• _What is being asked_
Copy out precisely the lines from the start of the data through the line with "G04 #@! TF.SameCoordinates,Original*", and keep pictures out of it.

• _Data section_
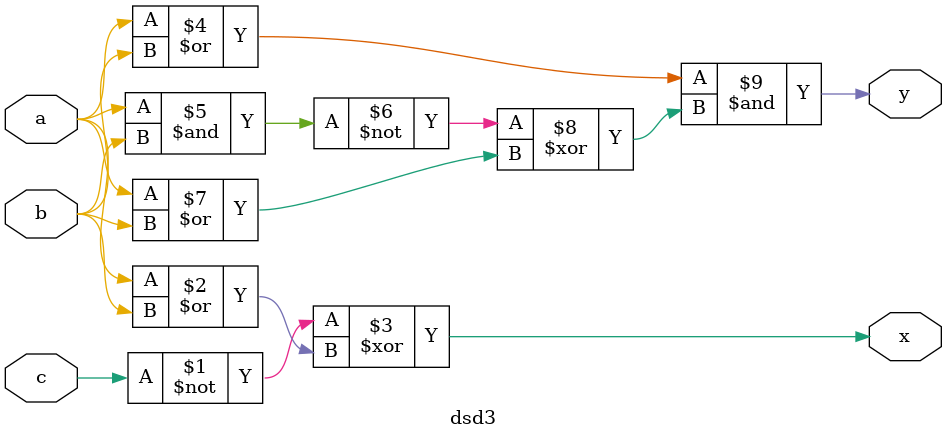
<source format=sv>
`timescale 1ns / 1ps


module dsd3(output y,output x,
            input a,b,c
            );
     assign x=(~c)^(a|b);
     assign y=(a|b)&((~(a&b)^(a|b)));
     


endmodule

</source>
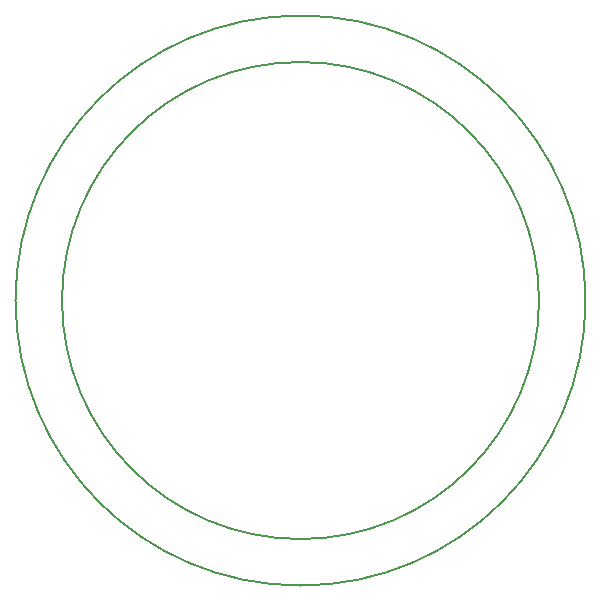
<source format=gbo>
G04 (created by PCBNEW (2013-07-07 BZR 4022)-stable) date 6/5/2014 11:35:09 PM*
%MOIN*%
G04 Gerber Fmt 3.4, Leading zero omitted, Abs format*
%FSLAX34Y34*%
G01*
G70*
G90*
G04 APERTURE LIST*
%ADD10C,0.00590551*%
%ADD11C,0.00787402*%
G04 APERTURE END LIST*
G54D10*
G54D11*
X94950Y-66750D02*
G75*
G03X94950Y-66750I-7950J0D01*
G74*
G01*
X96500Y-66750D02*
G75*
G03X96500Y-66750I-9500J0D01*
G74*
G01*
M02*

</source>
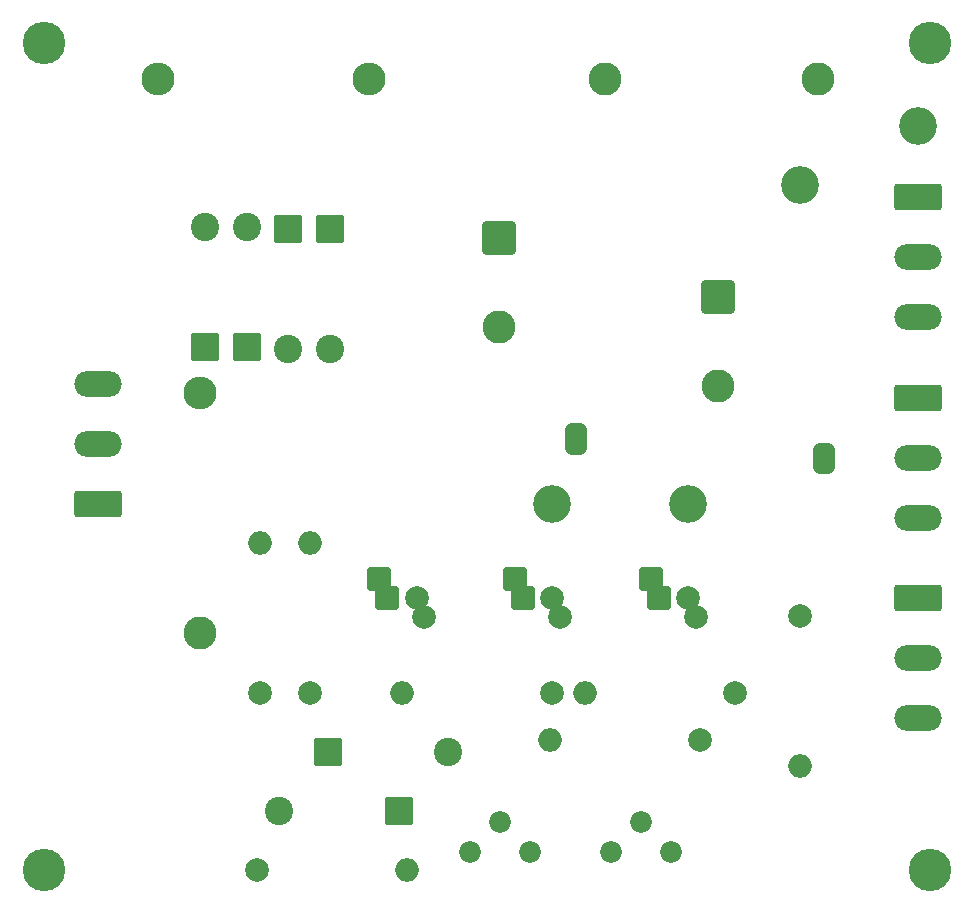
<source format=gbr>
G04 #@! TF.GenerationSoftware,KiCad,Pcbnew,(6.0.0-0)*
G04 #@! TF.CreationDate,2022-01-15T15:56:33+00:00*
G04 #@! TF.ProjectId,PowerSupply,506f7765-7253-4757-9070-6c792e6b6963,rev?*
G04 #@! TF.SameCoordinates,Original*
G04 #@! TF.FileFunction,Soldermask,Bot*
G04 #@! TF.FilePolarity,Negative*
%FSLAX46Y46*%
G04 Gerber Fmt 4.6, Leading zero omitted, Abs format (unit mm)*
G04 Created by KiCad (PCBNEW (6.0.0-0)) date 2022-01-15 15:56:33*
%MOMM*%
%LPD*%
G01*
G04 APERTURE LIST*
G04 Aperture macros list*
%AMRoundRect*
0 Rectangle with rounded corners*
0 $1 Rounding radius*
0 $2 $3 $4 $5 $6 $7 $8 $9 X,Y pos of 4 corners*
0 Add a 4 corners polygon primitive as box body*
4,1,4,$2,$3,$4,$5,$6,$7,$8,$9,$2,$3,0*
0 Add four circle primitives for the rounded corners*
1,1,$1+$1,$2,$3*
1,1,$1+$1,$4,$5*
1,1,$1+$1,$6,$7*
1,1,$1+$1,$8,$9*
0 Add four rect primitives between the rounded corners*
20,1,$1+$1,$2,$3,$4,$5,0*
20,1,$1+$1,$4,$5,$6,$7,0*
20,1,$1+$1,$6,$7,$8,$9,0*
20,1,$1+$1,$8,$9,$2,$3,0*%
%AMFreePoly0*
4,1,41,0.586777,0.930194,0.656366,0.874698,0.694986,0.794504,0.700000,0.750000,0.700000,-0.750000,0.680194,-0.836777,0.624698,-0.906366,0.544504,-0.944986,0.500000,-0.950000,0.000000,-0.950000,-0.023504,-0.944635,-0.083606,-0.943534,-0.139582,-0.934468,-0.274897,-0.892193,-0.326080,-0.867780,-0.444090,-0.789225,-0.486362,-0.751429,-0.577582,-0.642910,-0.607548,-0.594768,-0.664643,-0.465009,
-0.679893,-0.410393,-0.697476,-0.275933,-0.697084,-0.275882,-0.700000,-0.250000,-0.700000,0.250000,-0.697921,0.259109,-0.697582,0.286880,-0.675771,0.426957,-0.659192,0.481183,-0.598944,0.609508,-0.567811,0.656904,-0.473967,0.763162,-0.430783,0.799915,-0.310888,0.875563,-0.259125,0.898717,-0.122818,0.937674,-0.066635,0.945370,-0.042411,0.945222,0.000000,0.950000,0.500000,0.950000,
0.586777,0.930194,0.586777,0.930194,$1*%
%AMFreePoly1*
4,1,41,0.022678,0.944824,0.075125,0.944504,0.131210,0.936123,0.267031,0.895504,0.318507,0.871718,0.437469,0.794611,0.480202,0.757333,0.572740,0.649936,0.603290,0.602165,0.661967,0.473113,0.677883,0.418686,0.697980,0.278353,0.700000,0.250000,0.700000,-0.250000,0.699985,-0.252439,0.699836,-0.264655,0.697079,-0.295398,0.673559,-0.435199,0.656318,-0.489221,0.594506,-0.616800,
0.562797,-0.663810,0.467662,-0.768914,0.424032,-0.805137,0.303222,-0.879314,0.251181,-0.901834,0.114408,-0.939123,0.058135,-0.946132,0.037663,-0.945757,0.000000,-0.950000,-0.500000,-0.950000,-0.586777,-0.930194,-0.656366,-0.874698,-0.694986,-0.794504,-0.700000,-0.750000,-0.700000,0.750000,-0.680194,0.836777,-0.624698,0.906366,-0.544504,0.944986,-0.500000,0.950000,0.000000,0.950000,
0.022678,0.944824,0.022678,0.944824,$1*%
G04 Aperture macros list end*
%ADD10RoundRect,0.200000X-1.800000X0.900000X-1.800000X-0.900000X1.800000X-0.900000X1.800000X0.900000X0*%
%ADD11O,4.000000X2.200000*%
%ADD12C,3.600000*%
%ADD13RoundRect,0.200000X0.999490X-0.999490X0.999490X0.999490X-0.999490X0.999490X-0.999490X-0.999490X0*%
%ADD14C,2.398980*%
%ADD15RoundRect,0.200000X-0.999490X0.999490X-0.999490X-0.999490X0.999490X-0.999490X0.999490X0.999490X0*%
%ADD16C,3.200000*%
%ADD17RoundRect,0.200000X-1.200000X1.200000X-1.200000X-1.200000X1.200000X-1.200000X1.200000X1.200000X0*%
%ADD18C,2.800000*%
%ADD19O,2.800000X2.800000*%
%ADD20RoundRect,0.200000X1.800000X-0.900000X1.800000X0.900000X-1.800000X0.900000X-1.800000X-0.900000X0*%
%ADD21RoundRect,0.200000X-0.800000X-0.800000X0.800000X-0.800000X0.800000X0.800000X-0.800000X0.800000X0*%
%ADD22C,2.000000*%
%ADD23O,2.000000X2.000000*%
%ADD24RoundRect,0.200000X-0.999490X-0.999490X0.999490X-0.999490X0.999490X0.999490X-0.999490X0.999490X0*%
%ADD25RoundRect,0.200000X0.999490X0.999490X-0.999490X0.999490X-0.999490X-0.999490X0.999490X-0.999490X0*%
%ADD26FreePoly0,270.000000*%
%ADD27FreePoly1,270.000000*%
%ADD28C,1.840000*%
G04 APERTURE END LIST*
D10*
X129000000Y-53000000D03*
D11*
X129000000Y-58080000D03*
X129000000Y-63160000D03*
D10*
X129000000Y-70000000D03*
D11*
X129000000Y-75080000D03*
X129000000Y-80160000D03*
D10*
X129000000Y-87000000D03*
D11*
X129000000Y-92080000D03*
X129000000Y-97160000D03*
D12*
X130000000Y-40000000D03*
X130000000Y-110000000D03*
X55000000Y-110000000D03*
D13*
X79138060Y-55712480D03*
D14*
X79138060Y-65872480D03*
D15*
X68632980Y-65712480D03*
D14*
X68632980Y-55552480D03*
D13*
X75638060Y-55712480D03*
D14*
X75638060Y-65872480D03*
D15*
X72132980Y-65712480D03*
D14*
X72132980Y-55552480D03*
D16*
X129000000Y-47000000D03*
X119000000Y-52000000D03*
D17*
X93500000Y-56500000D03*
D18*
X93500000Y-64000000D03*
D17*
X112000000Y-61500000D03*
D18*
X112000000Y-69000000D03*
X102500000Y-43000000D03*
X120500000Y-43000000D03*
D19*
X64620000Y-43000000D03*
X82500000Y-43000000D03*
D20*
X59500000Y-79000000D03*
D11*
X59500000Y-73920000D03*
X59500000Y-68840000D03*
D21*
X106329063Y-85400000D03*
X107000000Y-87000000D03*
D22*
X109500000Y-87000000D03*
X110170937Y-88600000D03*
D21*
X95500000Y-87000000D03*
X94829063Y-85400000D03*
D22*
X98670937Y-88600000D03*
X98000000Y-87000000D03*
D21*
X83329063Y-85400000D03*
X84000000Y-87000000D03*
D22*
X87170937Y-88600000D03*
X86500000Y-87000000D03*
D18*
X68200000Y-89916000D03*
D19*
X68200000Y-69596000D03*
D22*
X98000000Y-95000000D03*
D23*
X85300000Y-95000000D03*
D24*
X85000000Y-105002540D03*
D14*
X74840000Y-105002540D03*
D25*
X79000000Y-99997460D03*
D14*
X89160000Y-99997460D03*
D22*
X77500000Y-95000000D03*
D23*
X77500000Y-82300000D03*
D22*
X110500000Y-99000000D03*
D23*
X97800000Y-99000000D03*
D22*
X113500000Y-95000000D03*
D23*
X100800000Y-95000000D03*
D16*
X109500000Y-79000000D03*
X98000000Y-79000000D03*
D22*
X73000000Y-110000000D03*
D23*
X85700000Y-110000000D03*
D22*
X73250000Y-95000000D03*
D23*
X73250000Y-82300000D03*
D22*
X119000000Y-88500000D03*
D23*
X119000000Y-101200000D03*
D12*
X55000000Y-40000000D03*
D26*
X121000000Y-74500000D03*
D27*
X121000000Y-75800000D03*
D26*
X100000000Y-72850000D03*
D27*
X100000000Y-74150000D03*
D28*
X91000000Y-108500000D03*
X93540000Y-105960000D03*
X96080000Y-108500000D03*
X103000000Y-108500000D03*
X105540000Y-105960000D03*
X108080000Y-108500000D03*
M02*

</source>
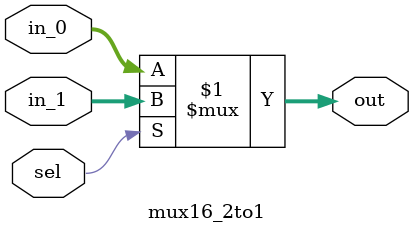
<source format=v>
module mux16_2to1(
    input [15:0] in_0, in_1, 
    input sel,
    output [15:0] out
);
    assign out = sel ? in_1 : in_0;
endmodule

</source>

• _Exercise answer_
<source format=sv>
`timescale 1ns / 1ps


module dsd3(output y,output x,
            input a,b,c
            );
     assign x=(~c)^(a|b);
     assign y=(a|b)&((~(a&b)^(a|b)));
     


endmodule

</source>
<source format=gbo>
G04 (created by PCBNEW (2013-07-07 BZR 4022)-stable) date 6/5/2014 11:35:09 PM*
%MOIN*%
G04 Gerber Fmt 3.4, Leading zero omitted, Abs format*
%FSLAX34Y34*%
G01*
G70*
G90*
G04 APERTURE LIST*
%ADD10C,0.00590551*%
%ADD11C,0.00787402*%
G04 APERTURE END LIST*
G54D10*
G54D11*
X94950Y-66750D02*
G75*
G03X94950Y-66750I-7950J0D01*
G74*
G01*
X96500Y-66750D02*
G75*
G03X96500Y-66750I-9500J0D01*
G74*
G01*
M02*

</source>
<source format=gbr>
G04 #@! TF.GenerationSoftware,KiCad,Pcbnew,(6.0.0-0)*
G04 #@! TF.CreationDate,2022-01-15T15:56:33+00:00*
G04 #@! TF.ProjectId,PowerSupply,506f7765-7253-4757-9070-6c792e6b6963,rev?*
G04 #@! TF.SameCoordinates,Original*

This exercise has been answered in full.